Jonathan Pereira
Com Silvio Santos como “pedra no sapato” nas noites de domingo nos anos 90, a Globo precisou voltar no tempo e resgatar o formato de teleteatro, muito popular até a década de 70, para recuperar a audiência roubada pelo “Topa Tudo por Dinheiro”. Assim nasceu o “Sai de Baixo”, que ficou por exatos seis anos no ar (31 de março de 1996 a 31 de março de 2002).
A atração exibida após o “Fantástico” – que naquele tempo terminava 22h – caiu nas graças do público e virou febre entre todas as idades, reunindo a família em frente à TV. O elenco tinha seis atores fixos e participações especiais quase toda semana, com nomes do primeiro time global (principalmente na primeira temporada).
Bordões como “cala a boca, Magda”, “canguru perneta” e “isso é coisa de pobre”, ditos por Caco Antibes (Miguel Falabella) são repetidos até hoje – assim como quem não é de São Paulo pensa logo no Largo do Arouche ao ouvir o nome da cidade.
Era lá o apartamento que morava a família de classe média composta na formação original por Vavá (Luis Gustavo), a irmã Cassandra (Aracy Balabanian), o casal Magda (Marisa Orth) e Caco, a empregada Edileusa (Claudia Jimenez) e o porteiro Ribamar (Tom Cavalcanti). Vários famosos assistiam (e eram filmados) na plateia do teatro Procópio Ferreira, em São Paulo, onde os episódios eram gravados.
Após o primeiro ano, Claudia deixou o elenco, incomodada com o texto e as piadas com sua personagem. Mas achar uma empregada à altura não foi fácil: a Lucinete de Ilana Kaplan foi rejeitada pelo público e saiu do programa após poucos episódios.

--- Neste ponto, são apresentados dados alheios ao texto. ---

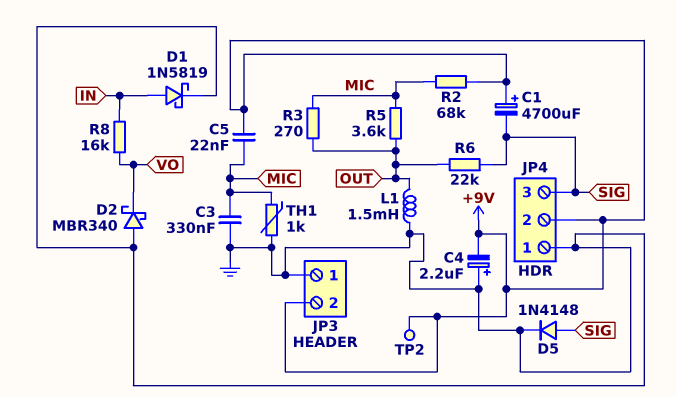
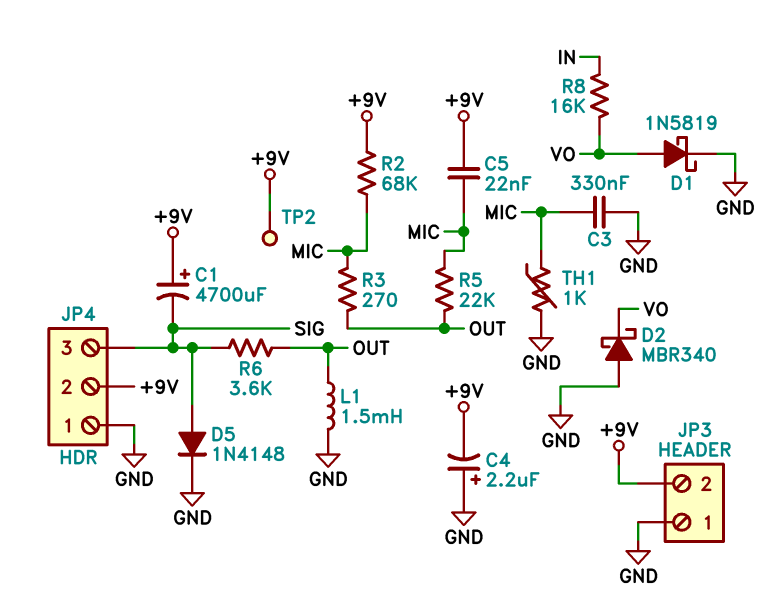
D1: schottky 1N5819 (A IN, K GND) -> schottky 1N5819 (A VO, K GND)
R5: 3.6k (MIC, OUT) -> 22k (MIC, OUT)
R6: 22k (OUT, SIG) -> 3.6k (OUT, SIG)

O telespectador acostumou-se a Neide Aparecida (Márcia Cabrita) e mais tarde à Sirene (Claudia Rodrigues), mas Edileusa foi quem deixou mais saudades. Outro que acabou saindo foi Tom Cavalcante, em 1999, para ter um programa que não deu certo nas tardes da Globo, o “Megatom”, e em seguida passar anos na Record com o “Show do Tom”.
Desgaste
O “Sai de Baixo” foi decaindo a partir de 1999/2000, e vários fatores contribuíram. Com a gravidez de Marisa Orth, Magda e Caco tiveram um filho, Caquinho, que primeiro era um boneco com falas e depois cresceu, sendo interpretado por Lucas Hornos. A presença de uma criança acrescentou pouco ao andamento da história e mostrou-se dispensável.
Os roteiristas também tiveram dificuldades de continuar criando situações para uma sala de apartamento e resolveram, em 2000, mudar o cenário para o restaurante Arouche’s Place incluir novas personagens. A troca causou afastamento do público e o apartamento foi retomado.
Além disso, ano após ano o “Sai de Baixo” passou a ir ao ar cada vez mais tarde – de 22h para 22h30, depois 22h50, 23h05, 23h20, 23h30… – por conta do aumento da duração do “Fantástico” e surgimento dos realities “No Limite” e “Big Brother Brasil”. Tornou-se difícil ir dormir tão tarde para ver algo que já não era tão bom, tendo de levantar cedo no dia seguinte.
Embora tenha saído do ar desgastado, com o tempo e as lembranças das primeiras temporadas as pessoas passaram a ter saudades do programa. Um DVD duplo foi lançado em 2003, dois anos depois o Multishow passou alguns episódios e desde 2010 o Canal Viva os reprisa.
Em 2013, o elenco se reuniu para gravar cinco episódios especiais para o Viva, dando a uma geração que não pode estar na plateia na época (caso desde colunista aqui) a chance de assisti-los no teatro.
Nessa volta, Marisa Orth notou diferença no público. “Tudo eles aplaudem”, comentou, quando percebeu que recebia palmas muitas vezes sem nem terminar direito suas falas – o que não acontecia nas décadas anteriores, mas é muito comum atualmente, com o espectador banalizando o aplauso, talvez na tentativa de “fazer parte” ou se mostrar presente nos espetáculos que vai.
Em 2019 também foi lançado um filme com o elenco, trazendo Tom Cavalcante de volta ao time. Mesmo sendo estranho vê-los fora do apartamento, o longa diverte e mata um pouco as saudades que ficaram da atração. Cheio de piadas politicamente incorretas e comuns à época, dificilmente “Sai de Baixo” seria produzido com o mesmo sucesso hoje em dia – um episódio reprisado no domingo à noite em 21 de agosto do ano passado por conta da morte de Claudia Jimenez deu a noção de como o programa, como foi concebido, não “caberia” atualmente. Fica na memória.